[Dataset entries]
Segment Open

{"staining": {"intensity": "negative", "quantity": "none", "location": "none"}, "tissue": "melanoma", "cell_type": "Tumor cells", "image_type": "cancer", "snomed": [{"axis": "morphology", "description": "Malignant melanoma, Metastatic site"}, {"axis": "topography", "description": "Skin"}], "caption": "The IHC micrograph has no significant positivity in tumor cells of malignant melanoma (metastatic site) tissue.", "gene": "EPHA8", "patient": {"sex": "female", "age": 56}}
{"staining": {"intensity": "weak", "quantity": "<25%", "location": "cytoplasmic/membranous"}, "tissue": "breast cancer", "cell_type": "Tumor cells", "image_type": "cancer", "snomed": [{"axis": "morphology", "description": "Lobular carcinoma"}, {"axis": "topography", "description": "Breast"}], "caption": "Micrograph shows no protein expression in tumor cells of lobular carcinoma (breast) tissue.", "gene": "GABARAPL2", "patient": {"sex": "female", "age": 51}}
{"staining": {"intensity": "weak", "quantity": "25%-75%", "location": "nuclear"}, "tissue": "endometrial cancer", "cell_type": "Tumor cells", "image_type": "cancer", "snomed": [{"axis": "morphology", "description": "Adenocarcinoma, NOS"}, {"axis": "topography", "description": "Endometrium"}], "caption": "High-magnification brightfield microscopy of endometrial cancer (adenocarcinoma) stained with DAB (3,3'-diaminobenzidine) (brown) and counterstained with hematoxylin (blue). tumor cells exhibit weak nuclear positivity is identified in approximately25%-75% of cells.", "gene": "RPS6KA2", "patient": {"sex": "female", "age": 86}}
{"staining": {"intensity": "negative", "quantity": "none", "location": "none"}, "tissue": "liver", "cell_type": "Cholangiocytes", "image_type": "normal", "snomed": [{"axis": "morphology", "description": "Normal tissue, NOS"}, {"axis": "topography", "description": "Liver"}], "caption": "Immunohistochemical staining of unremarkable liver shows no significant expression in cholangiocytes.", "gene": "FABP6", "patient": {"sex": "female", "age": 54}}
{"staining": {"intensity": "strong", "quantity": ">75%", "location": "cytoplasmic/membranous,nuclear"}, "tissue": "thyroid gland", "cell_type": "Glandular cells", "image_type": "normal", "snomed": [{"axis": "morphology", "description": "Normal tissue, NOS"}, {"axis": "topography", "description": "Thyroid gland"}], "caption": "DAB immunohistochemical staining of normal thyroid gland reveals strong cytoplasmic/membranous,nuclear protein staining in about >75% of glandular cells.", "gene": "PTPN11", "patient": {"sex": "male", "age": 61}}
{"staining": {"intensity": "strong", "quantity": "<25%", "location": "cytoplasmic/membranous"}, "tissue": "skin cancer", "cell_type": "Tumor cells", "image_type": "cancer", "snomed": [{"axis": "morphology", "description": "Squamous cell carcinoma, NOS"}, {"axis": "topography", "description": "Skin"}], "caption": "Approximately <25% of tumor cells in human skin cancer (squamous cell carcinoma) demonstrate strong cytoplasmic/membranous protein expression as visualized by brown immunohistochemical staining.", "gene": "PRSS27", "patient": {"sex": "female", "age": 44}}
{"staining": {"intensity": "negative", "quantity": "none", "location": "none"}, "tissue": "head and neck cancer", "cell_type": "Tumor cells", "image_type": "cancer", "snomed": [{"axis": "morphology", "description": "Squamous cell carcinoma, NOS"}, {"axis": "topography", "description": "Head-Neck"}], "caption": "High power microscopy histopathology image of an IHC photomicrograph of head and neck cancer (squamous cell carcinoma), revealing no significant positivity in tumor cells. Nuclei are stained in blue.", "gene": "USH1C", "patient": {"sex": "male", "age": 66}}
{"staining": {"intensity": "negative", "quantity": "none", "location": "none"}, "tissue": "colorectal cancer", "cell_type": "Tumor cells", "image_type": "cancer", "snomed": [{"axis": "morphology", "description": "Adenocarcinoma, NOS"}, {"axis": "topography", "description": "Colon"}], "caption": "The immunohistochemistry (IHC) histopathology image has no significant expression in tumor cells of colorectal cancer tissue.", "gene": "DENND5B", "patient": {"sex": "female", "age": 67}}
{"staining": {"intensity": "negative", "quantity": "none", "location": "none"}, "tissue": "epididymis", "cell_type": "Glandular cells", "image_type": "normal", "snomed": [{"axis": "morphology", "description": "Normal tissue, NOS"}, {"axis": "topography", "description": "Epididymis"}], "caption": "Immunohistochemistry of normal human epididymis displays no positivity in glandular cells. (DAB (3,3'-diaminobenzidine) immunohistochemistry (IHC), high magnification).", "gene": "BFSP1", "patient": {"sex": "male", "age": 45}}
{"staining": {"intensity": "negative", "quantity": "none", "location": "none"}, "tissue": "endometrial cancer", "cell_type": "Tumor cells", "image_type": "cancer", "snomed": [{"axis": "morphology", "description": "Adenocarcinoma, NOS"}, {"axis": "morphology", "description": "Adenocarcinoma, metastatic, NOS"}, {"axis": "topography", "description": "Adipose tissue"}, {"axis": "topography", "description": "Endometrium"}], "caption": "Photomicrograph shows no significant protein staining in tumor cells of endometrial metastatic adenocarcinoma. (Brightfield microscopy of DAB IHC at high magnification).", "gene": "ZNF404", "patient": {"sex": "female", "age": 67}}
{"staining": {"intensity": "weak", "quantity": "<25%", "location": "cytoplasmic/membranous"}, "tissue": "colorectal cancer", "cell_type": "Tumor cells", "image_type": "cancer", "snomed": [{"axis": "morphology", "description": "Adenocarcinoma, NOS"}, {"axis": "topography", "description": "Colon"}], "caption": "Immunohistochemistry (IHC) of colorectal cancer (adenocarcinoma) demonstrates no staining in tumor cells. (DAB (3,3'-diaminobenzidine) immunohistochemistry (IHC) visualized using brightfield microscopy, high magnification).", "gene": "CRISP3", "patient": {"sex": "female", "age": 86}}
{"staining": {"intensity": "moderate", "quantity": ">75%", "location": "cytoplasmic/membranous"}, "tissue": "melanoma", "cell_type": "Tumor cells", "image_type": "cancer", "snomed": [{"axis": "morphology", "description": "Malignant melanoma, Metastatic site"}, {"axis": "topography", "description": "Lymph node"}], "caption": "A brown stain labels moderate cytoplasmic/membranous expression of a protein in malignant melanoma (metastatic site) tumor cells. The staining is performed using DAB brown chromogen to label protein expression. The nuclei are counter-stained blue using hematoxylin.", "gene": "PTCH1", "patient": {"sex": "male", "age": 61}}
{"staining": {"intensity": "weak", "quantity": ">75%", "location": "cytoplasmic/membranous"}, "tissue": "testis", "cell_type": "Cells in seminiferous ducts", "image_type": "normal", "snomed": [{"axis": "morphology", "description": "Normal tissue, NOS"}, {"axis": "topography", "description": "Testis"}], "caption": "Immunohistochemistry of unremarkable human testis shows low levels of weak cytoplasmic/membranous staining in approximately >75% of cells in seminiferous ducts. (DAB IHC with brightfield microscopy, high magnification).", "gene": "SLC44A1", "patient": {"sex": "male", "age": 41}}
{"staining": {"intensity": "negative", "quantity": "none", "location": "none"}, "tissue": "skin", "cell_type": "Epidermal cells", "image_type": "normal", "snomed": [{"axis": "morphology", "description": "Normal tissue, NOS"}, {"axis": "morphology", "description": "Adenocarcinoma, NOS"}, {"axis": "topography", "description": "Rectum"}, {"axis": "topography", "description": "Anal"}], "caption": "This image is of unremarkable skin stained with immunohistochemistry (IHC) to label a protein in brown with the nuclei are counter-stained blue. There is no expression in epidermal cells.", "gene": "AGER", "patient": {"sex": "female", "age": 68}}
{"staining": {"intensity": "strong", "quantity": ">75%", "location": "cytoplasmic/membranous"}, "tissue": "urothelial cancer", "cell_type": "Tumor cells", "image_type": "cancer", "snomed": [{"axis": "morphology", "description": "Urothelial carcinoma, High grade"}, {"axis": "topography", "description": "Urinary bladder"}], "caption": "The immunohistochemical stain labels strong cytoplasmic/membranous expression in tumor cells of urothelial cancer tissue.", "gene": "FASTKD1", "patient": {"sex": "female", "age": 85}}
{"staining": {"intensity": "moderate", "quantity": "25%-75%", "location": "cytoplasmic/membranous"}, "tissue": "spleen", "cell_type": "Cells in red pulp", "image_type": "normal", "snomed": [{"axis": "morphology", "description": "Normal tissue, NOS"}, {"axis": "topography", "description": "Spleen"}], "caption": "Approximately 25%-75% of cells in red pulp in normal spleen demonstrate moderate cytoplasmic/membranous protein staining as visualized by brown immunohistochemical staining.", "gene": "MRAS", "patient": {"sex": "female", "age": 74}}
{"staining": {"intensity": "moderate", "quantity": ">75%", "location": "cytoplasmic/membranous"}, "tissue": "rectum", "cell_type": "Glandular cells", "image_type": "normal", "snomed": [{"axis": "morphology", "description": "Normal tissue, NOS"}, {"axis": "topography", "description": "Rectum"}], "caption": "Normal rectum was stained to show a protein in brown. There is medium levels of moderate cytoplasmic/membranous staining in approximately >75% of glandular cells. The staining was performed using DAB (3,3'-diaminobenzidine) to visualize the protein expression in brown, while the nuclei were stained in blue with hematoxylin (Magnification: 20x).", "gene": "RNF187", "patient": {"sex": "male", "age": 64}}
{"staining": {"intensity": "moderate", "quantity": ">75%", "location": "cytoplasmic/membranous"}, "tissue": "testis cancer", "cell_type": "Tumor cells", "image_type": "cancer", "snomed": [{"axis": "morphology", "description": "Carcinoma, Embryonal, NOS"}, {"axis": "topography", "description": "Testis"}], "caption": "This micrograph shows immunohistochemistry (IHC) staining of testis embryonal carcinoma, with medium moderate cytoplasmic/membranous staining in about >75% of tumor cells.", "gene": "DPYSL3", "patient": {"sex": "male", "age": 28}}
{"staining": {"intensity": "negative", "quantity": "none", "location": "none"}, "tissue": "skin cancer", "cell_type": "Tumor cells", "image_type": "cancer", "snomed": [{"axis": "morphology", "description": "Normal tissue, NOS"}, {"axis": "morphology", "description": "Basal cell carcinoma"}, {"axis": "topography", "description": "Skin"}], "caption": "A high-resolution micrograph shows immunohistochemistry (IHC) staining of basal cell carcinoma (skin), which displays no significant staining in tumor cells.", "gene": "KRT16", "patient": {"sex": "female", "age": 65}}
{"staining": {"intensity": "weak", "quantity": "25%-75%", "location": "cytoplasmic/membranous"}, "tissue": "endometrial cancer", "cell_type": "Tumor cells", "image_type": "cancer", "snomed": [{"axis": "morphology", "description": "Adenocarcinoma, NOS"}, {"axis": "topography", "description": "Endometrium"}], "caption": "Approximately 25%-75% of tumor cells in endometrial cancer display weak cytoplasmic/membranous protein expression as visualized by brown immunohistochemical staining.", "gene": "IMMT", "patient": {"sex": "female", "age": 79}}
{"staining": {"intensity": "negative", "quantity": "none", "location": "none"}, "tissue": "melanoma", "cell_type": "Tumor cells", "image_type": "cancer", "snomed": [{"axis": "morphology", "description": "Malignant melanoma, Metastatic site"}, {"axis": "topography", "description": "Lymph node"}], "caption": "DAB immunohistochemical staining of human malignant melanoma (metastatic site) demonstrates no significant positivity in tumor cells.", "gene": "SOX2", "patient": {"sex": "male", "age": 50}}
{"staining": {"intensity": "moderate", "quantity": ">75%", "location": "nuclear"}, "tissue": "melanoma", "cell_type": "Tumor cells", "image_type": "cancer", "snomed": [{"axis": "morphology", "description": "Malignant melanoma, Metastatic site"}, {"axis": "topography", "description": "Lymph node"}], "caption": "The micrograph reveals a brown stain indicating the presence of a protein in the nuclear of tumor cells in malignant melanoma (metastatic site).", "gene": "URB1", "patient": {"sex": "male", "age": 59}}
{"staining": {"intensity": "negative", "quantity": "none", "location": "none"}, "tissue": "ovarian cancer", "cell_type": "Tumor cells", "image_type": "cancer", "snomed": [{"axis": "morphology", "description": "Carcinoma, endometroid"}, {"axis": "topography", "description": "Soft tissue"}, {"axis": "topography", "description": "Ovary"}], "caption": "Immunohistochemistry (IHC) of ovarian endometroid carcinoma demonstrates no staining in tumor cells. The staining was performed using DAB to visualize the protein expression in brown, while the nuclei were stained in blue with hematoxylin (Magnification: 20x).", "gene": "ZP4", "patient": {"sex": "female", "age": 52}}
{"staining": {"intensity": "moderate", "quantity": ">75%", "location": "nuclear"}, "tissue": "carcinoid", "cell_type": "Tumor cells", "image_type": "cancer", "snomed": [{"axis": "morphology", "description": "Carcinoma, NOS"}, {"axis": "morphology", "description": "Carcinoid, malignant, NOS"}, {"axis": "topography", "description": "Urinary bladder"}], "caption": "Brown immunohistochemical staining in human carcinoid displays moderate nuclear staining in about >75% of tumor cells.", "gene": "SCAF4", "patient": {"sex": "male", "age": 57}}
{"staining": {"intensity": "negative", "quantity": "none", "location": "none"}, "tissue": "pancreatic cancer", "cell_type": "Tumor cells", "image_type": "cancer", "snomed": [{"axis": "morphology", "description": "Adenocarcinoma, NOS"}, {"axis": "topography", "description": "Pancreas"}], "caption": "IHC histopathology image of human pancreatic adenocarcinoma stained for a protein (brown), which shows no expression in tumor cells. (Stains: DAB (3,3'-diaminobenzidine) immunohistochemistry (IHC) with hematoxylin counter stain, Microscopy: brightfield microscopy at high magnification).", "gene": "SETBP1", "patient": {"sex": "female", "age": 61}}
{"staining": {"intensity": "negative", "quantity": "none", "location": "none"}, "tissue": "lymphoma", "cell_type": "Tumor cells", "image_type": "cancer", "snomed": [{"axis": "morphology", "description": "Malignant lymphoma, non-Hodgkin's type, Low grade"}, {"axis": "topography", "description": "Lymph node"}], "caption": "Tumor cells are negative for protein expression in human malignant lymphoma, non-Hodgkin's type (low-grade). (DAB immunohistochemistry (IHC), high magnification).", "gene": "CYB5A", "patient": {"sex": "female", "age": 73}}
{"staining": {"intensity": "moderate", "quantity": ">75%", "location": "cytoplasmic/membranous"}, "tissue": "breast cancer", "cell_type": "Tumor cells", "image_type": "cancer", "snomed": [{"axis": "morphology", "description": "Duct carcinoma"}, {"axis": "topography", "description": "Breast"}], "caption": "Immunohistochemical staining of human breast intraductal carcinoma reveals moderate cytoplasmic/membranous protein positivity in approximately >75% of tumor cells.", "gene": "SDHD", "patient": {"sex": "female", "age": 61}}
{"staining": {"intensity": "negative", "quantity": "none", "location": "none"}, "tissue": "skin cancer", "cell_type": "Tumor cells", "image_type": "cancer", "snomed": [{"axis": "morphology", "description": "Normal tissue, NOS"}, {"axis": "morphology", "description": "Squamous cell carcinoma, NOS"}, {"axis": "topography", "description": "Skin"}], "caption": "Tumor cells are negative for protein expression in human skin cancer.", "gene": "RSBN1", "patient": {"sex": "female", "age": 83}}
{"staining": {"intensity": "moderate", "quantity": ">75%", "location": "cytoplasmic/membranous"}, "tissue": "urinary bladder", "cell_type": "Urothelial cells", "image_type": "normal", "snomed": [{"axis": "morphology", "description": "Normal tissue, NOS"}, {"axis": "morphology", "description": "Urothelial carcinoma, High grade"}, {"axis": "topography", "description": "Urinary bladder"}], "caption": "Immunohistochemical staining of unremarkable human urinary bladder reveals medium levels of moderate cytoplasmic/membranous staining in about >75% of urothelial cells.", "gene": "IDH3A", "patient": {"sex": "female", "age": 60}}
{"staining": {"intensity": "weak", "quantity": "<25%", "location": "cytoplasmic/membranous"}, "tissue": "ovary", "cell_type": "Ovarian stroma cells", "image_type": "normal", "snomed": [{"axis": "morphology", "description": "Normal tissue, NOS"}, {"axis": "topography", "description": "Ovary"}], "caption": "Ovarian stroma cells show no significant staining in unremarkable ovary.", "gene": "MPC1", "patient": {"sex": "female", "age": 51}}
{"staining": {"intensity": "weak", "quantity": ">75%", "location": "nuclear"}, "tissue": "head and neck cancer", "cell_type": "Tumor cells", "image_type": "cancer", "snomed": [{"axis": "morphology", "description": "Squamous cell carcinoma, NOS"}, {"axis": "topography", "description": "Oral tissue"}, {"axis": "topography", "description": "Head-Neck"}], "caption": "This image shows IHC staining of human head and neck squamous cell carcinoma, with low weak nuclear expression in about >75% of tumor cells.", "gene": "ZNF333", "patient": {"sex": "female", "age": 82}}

Segment Closed

Exercise instructions: Lines from the start of the entries through the one containing "shows no protein" are to be set down again exactly, both ends included.

Output below:
{"staining": {"intensity": "negative", "quantity": "none", "location": "none"}, "tissue": "melanoma", "cell_type": "Tumor cells", "image_type": "cancer", "snomed": [{"axis": "morphology", "description": "Malignant melanoma, Metastatic site"}, {"axis": "topography", "description": "Skin"}], "caption": "The IHC micrograph has no significant positivity in tumor cells of malignant melanoma (metastatic site) tissue.", "gene": "EPHA8", "patient": {"sex": "female", "age": 56}}
{"staining": {"intensity": "weak", "quantity": "<25%", "location": "cytoplasmic/membranous"}, "tissue": "breast cancer", "cell_type": "Tumor cells", "image_type": "cancer", "snomed": [{"axis": "morphology", "description": "Lobular carcinoma"}, {"axis": "topography", "description": "Breast"}], "caption": "Micrograph shows no protein expression in tumor cells of lobular carcinoma (breast) tissue.", "gene": "GABARAPL2", "patient": {"sex": "female", "age": 51}}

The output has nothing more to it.